Ich habe mit Hazem Saghiehs Einverständnis folgenden Text für unsere morgige Print-Ausgabe übersetzt. Dort wird er mit leichten Kürzungen erscheinen.
Hazem Saghieh wurde 1951 im Libanon geboren. Er ist Meinungsredakteur von Al-Hayat, der zweitgrößten pan-arabischen Tageszeitung mit Sitz in London. 1997 erschien sein Buch „Eine Verteidigung des Friedens“ (arabisch). Hier eine (etwas wirre, aber informative) Magisterarbeit über seine Position in der arabischen Debatte.

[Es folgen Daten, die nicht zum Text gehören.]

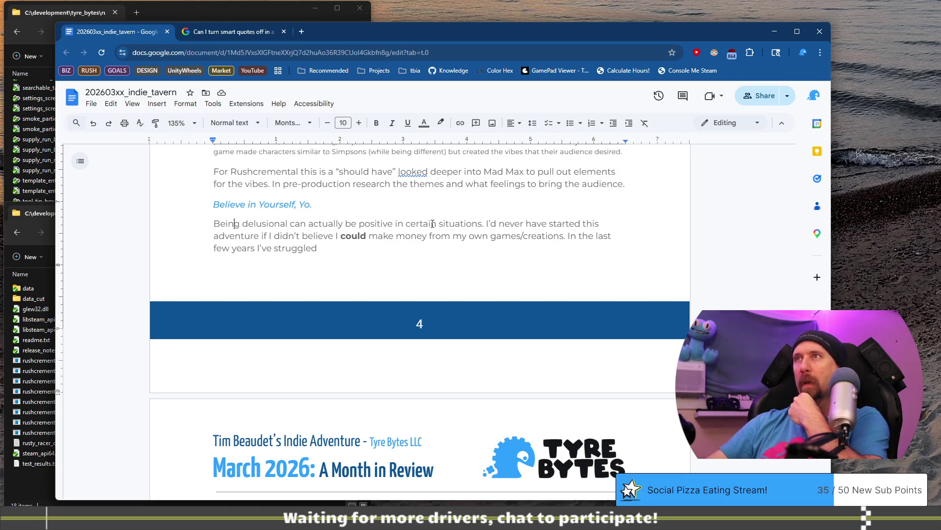
mouse_move(490, 220)
left_mouse_down()
mouse_move(378, 236)
mouse_move(290, 223)
mouse_move(346, 237)
left_mouse_up()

Besser wir Araber gestehen unsere Niederlage ein, als dass wir so weitermachen wie bisher. Keiner der vier arabisch-israelischen Kriege – 1948, 1967, 1973 und 1982 – konnte uns davon überzeugen, dass wir verloren hatten. Gaza wird von einer Mischung aus Mafia und Taliban regiert, der Irak ist zerstört, der Libanon am Abgrund. Eine Welle des Fanatismus bedroht unsere Länder, Blutvergiessen ist der Alltag, die Freiheit der Frau wird beschnitten, Wirtschaft, Wissenschaft und Verwaltung befinden sich im Verfall. Was fehlt eigentlich noch, um uns zum Eingeständnis der Niederlage und zu einem Geisteswandel zu drängen?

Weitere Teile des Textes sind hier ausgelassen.